Invitée ce matin sur franceinfo, la députée Nouvelle Gauche des Deux-Sèvres a dénoncé des dysfonctionnement inacceptables au sein de l'hémicycle. Delphine Batho a fustigé l'absence de "chefs". Mercredi, des députés LREM ont rejeté un article de loi à par inadvertance. 

Par EG avec AFP

"La majorité n'est pas dirigée" a déclaré ce matin sur franceinfo la députée Nouvelle Gauche des Deux-Sèvres. Réfutant "complètement" le terme de "bizutage", employé notamment par le président de l'Assemblée nationale François de Rugy (REM), Delphine Batho a affirmé que "ce qui se passe est en réalité très affligeant et même catastrophique".

On est dans un débat sur la moralisation de la vie publique, sur la confiance dans la démocratie et il y a des dysfonctionnements répétés du Parlement depuis le début de la semaine, et encore cette nuit, qui sont inacceptables


a-t-elle poursuivi. 

"Le problème qui est posé n'est pas de pointer du doigt des jeunes collègues, c'est-à-dire des nouveaux députés qui n'ont pas nécessairement une longue expérience des débats parlementaires, ce n'est pas à eux qu'il faut faire porter le chapeau", a affirmé la députée des Deux-Sèvres.

Les chefs, ils sont où? Ils sont où les chefs quand il y a des discussions à l'Assemblée nationale? Président du groupe majoritaire (Richard Ferrand, ndlr), pas là. Président de l'Assemblée nationale, pas là. Ministre des Relations avec le Parlement (Christophe Castaner), pas là.


"Tous les groupes de l'opposition participent à ce débat sur la confiance dans la démocratie avec la volonté d'être constructifs, d'être ambitieux", a-t-elle assuré. "Il n'y a pas de volonté d'être dans une forme d'obstruction, de multiplier les incidents".

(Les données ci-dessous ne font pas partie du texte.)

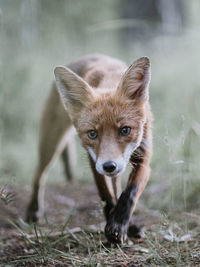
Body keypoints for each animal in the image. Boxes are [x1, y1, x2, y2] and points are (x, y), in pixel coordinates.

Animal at [25, 54, 152, 245]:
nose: (109, 166)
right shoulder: (95, 161)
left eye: (125, 130)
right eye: (92, 133)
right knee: (39, 174)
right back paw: (33, 210)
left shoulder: (143, 158)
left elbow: (129, 193)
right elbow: (106, 196)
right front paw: (113, 228)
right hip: (51, 142)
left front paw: (119, 225)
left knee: (118, 186)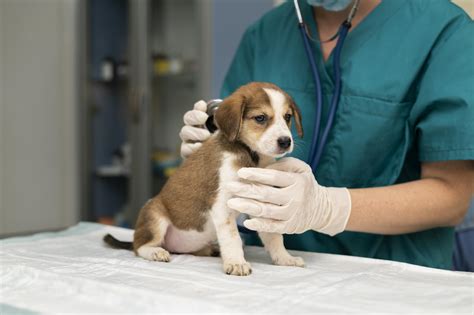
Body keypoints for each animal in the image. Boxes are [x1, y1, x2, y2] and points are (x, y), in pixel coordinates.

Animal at [103, 82, 304, 276]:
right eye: (260, 118)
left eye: (287, 117)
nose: (285, 141)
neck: (251, 155)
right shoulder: (221, 207)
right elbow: (233, 238)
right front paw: (237, 263)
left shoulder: (259, 204)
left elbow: (274, 237)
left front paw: (285, 258)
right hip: (154, 215)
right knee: (139, 246)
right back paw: (155, 252)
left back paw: (210, 249)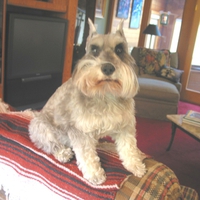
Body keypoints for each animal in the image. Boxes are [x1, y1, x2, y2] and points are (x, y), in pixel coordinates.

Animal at [28, 18, 145, 184]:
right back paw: (63, 153)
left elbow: (128, 147)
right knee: (50, 145)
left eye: (119, 50)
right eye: (94, 49)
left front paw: (135, 165)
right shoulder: (80, 131)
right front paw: (95, 174)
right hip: (41, 128)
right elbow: (86, 154)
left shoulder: (125, 126)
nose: (108, 68)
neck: (106, 93)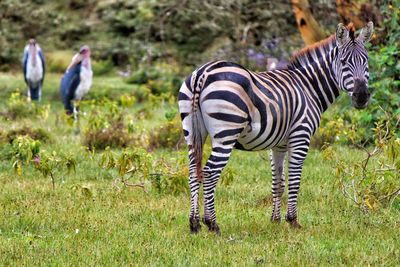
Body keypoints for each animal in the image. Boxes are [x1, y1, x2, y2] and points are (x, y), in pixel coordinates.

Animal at [180, 23, 374, 236]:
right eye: (343, 61)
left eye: (366, 61)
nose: (361, 96)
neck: (308, 87)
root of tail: (202, 73)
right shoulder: (300, 137)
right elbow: (294, 181)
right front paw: (293, 220)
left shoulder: (278, 144)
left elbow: (278, 182)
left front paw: (275, 220)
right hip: (226, 133)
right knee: (209, 173)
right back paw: (212, 224)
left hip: (192, 132)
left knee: (194, 171)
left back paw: (194, 223)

Le 27 juillet dernier, alors que les députés débattaient de la loi pour la confiance dans la vie publique, l'article 7 ter a été rejeté par inadvertance par la majorité. alors qu'il avait été validé en commission.
Le député LREM de la Vienne Sacha Houlié, qui présidait la séance, en est resté bouche bée demandant à ses pairs d'"être attentif". 

 

La mise au point de Sacha Houlié

Dans un texte publié ce matin sur sa page Facebook, le député LREM de la Vienne a tenu à faire une "mise au point".
"Depuis plusieurs jours, je lis des commentaires de journalistes politiques ou de spécialistes de procédure parlementaire affirmant que les débats ne seraient pas satisfaisants dans leur tenue, et ce par la faute des élus de la majorité" écrit-il.
"Ces appréciations, d'une regrettable suffisance, semblent oublier (...) ce qu'était les anciens hémicycles : trop souvent déserts, régulièrement dissipés, parfois grossiers et non avides d'esclandres notamment lors des théâtralisées questions au gouvernement". 
Et Sacha Houlié de conclure que "(la) nouvelle Assemblée assume sa part de fraîcheur et de spontanéité (...) et assume de vouloir défendre des projets de fond plutôt que de conduire de stériles débats procéduraux."